Commercial Metals stock rating upgraded by Morgan Stanley on acquisition benefits

Published 24/10/2025, 09:08
Commercial Metals stock rating upgraded by Morgan Stanley on acquisition benefits

Investing.com - Morgan Stanley upgraded Commercial Metals Company (NYSE:CMC) from Equalweight to Overweight and raised its price target to $68.00 from $57.50. The stock, currently trading at $60.87 with a market capitalization of $6.75 billion, is trading near its 52-week high of $64.53. According to InvestingPro data, the company maintains strong financial health with a GOOD overall rating.

The upgrade follows Commercial Metals’ recent announcement to purchase two pre-cast concrete solutions companies, Foley and CP&P, for approximately $2.5 billion total.

Morgan Stanley cited the completion of these acquisitions as removing what it previously considered an M&A overhang for the company.

Commercial Metals estimates operational synergies between the acquired companies will reach $25-30 million annually by the third year, with management expecting the acquisitions to be accretive to earnings per share and free cash flow per share in the first year.

Both acquired companies demonstrate strong EBITDA margins—40% for Foley and 25% for CP&P—and were purchased at what Morgan Stanley considers reasonable multiples of 10.3x and 9.5x respectively, aligning with Commercial Metals’ strategy to expand into early-stage, steel-adjacent construction solutions.

In other recent news, Commercial Metals Company reported its fourth-quarter 2025 earnings, surpassing Wall Street expectations.
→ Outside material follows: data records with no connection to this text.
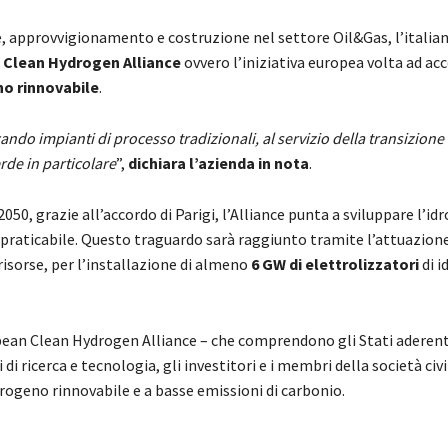
e, approvvigionamento e costruzione nel settore Oil&Gas, l’italia
 Clean Hydrogen Alliance
ovvero l’iniziativa europea volta ad acc
no rinnovabile
.
ando impianti di processo tradizionali, al servizio della transizione
erde in particolare
”,
dichiara l’azienda in nota
.
050, grazie all’accordo di Parigi, l’Alliance punta a sviluppare l’id
praticabile. Questo traguardo sarà raggiunto tramite l’attuazione
risorse, per l’installazione di almeno
6 GW di elettrolizzatori
di 
opean Clean Hydrogen Alliance – che comprendono gli Stati aderenti,
 di ricerca e tecnologia, gli investitori e i membri della società civil
rogeno rinnovabile e a basse emissioni di carbonio.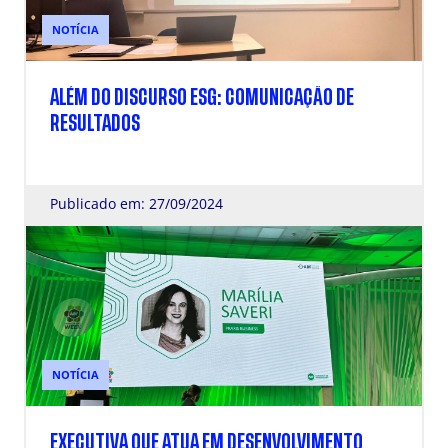
NOTÍCIA
ALÉM DO DISCURSO ESG: COMUNICAÇÃO DE
RESULTADOS
Publicado em: 27/09/2024
NOTÍCIA
EXECUTIVA QUE ATUA EM DESENVOLVIMENTO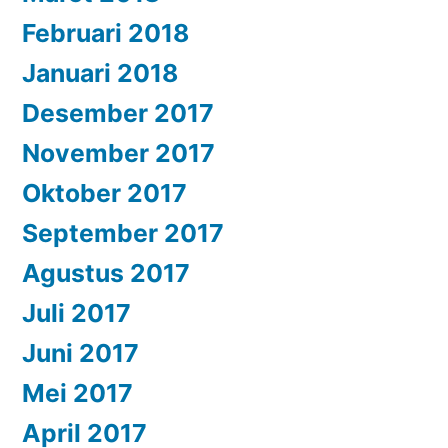
Februari 2018
Januari 2018
Desember 2017
November 2017
Oktober 2017
September 2017
Agustus 2017
Juli 2017
Juni 2017
Mei 2017
April 2017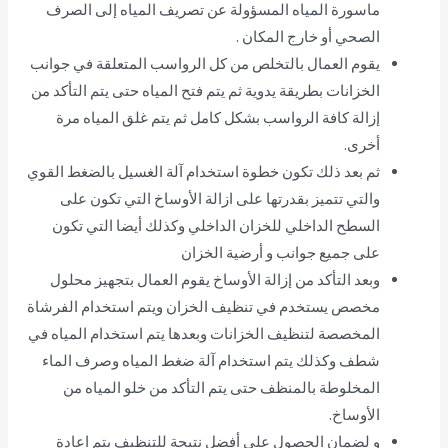
ماسورة المياه المسؤولة عن تصريف المياه إلى الصرف
الصحي أو خارج المكان .
يقوم العمال بالتخلص من كل الرواسب المتعلقة في جوانب
الخزانات بطريقة يدوية ثم يتم فتح المياه حتى يتم التأكد من
إزالة كافة الرواسب بشكل كامل ثم يتم غلق المياه مرة
أخرى.
ثم بعد ذلك تكون خطوة استخدام آلة الغسيل بالضغط القوي
والتي تتميز بقدرتها على ازالة الأوساخ التي تكون على
السطح الداخلي للخزان الداخلي وكذلك أيضا التي تكون
على جميع جوانب و أرضية الخزان
وبعد التأكد من إزالة الأوساخ يقوم العمال بتجهيز محلول
مخصص يستخدم في تنظيف الخزان ويتم استخدام الفرشاة
المخصصة لتنظيف الخزانات وبعدها يتم استخدام المياه في
شطف وكذلك يتم استخدام آلة ضغط المياه وصرف الماء
المخلوطة بالمنظف حتى يتم التأكد من خلو المياه من
الأوساخ.
و لضمان الحصول على أفضل نتيجة للتنظيف يتم اعادة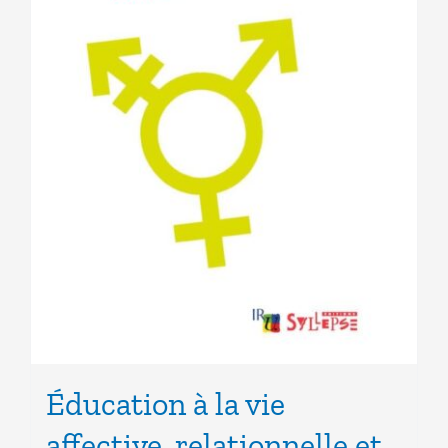
Éducation à la vie
affective, relationnelle et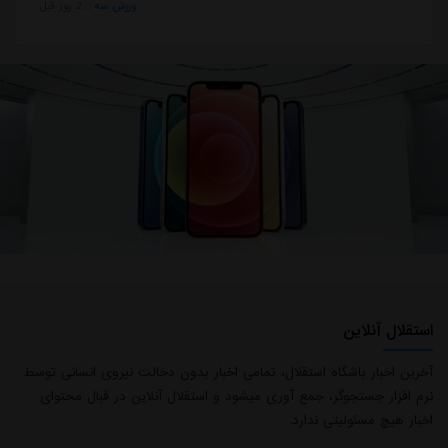
ورزش سه
::
2 روز قبل
استقلال آنلاین
آخرین اخبار باشگاه استقلال، تمامی اخبار بدون دخالت نیروی انسانی توسط
نرم افزار جستجوگر، جمع آوری میشود و استقلال آنلاین در قبال محتوای
اخبار هیچ مسئولیتی ندارد.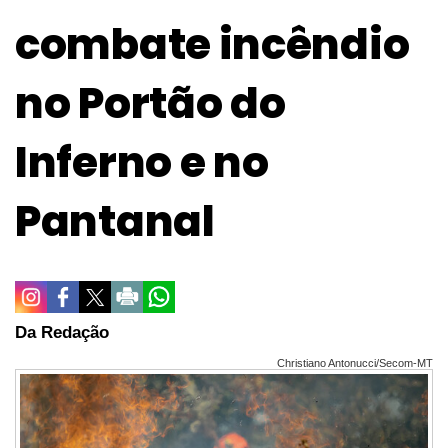
combate incêndio
no Portão do
Inferno e no
Pantanal
Da Redação
Christiano Antonucci/Secom-MT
The company achieved an earnings per share of $1.37, slightly above the forecasted $1.35, while revenue reached $2.1 billion, exceeding the predicted $2.09 billion. Despite this positive earnings report, the company’s stock experienced a decline in pre-market trading. Additionally, Jefferies downgraded Commercial Metals from Buy to Hold, maintaining a price target of $70.00. This downgrade was attributed to valuation concerns as the stock reached its highest point of the year. Jefferies also expressed concerns over the company’s debt following its second acquisition of a precast concrete solutions supplier. These recent developments reflect a mix of positive financial performance and cautious analyst perspectives.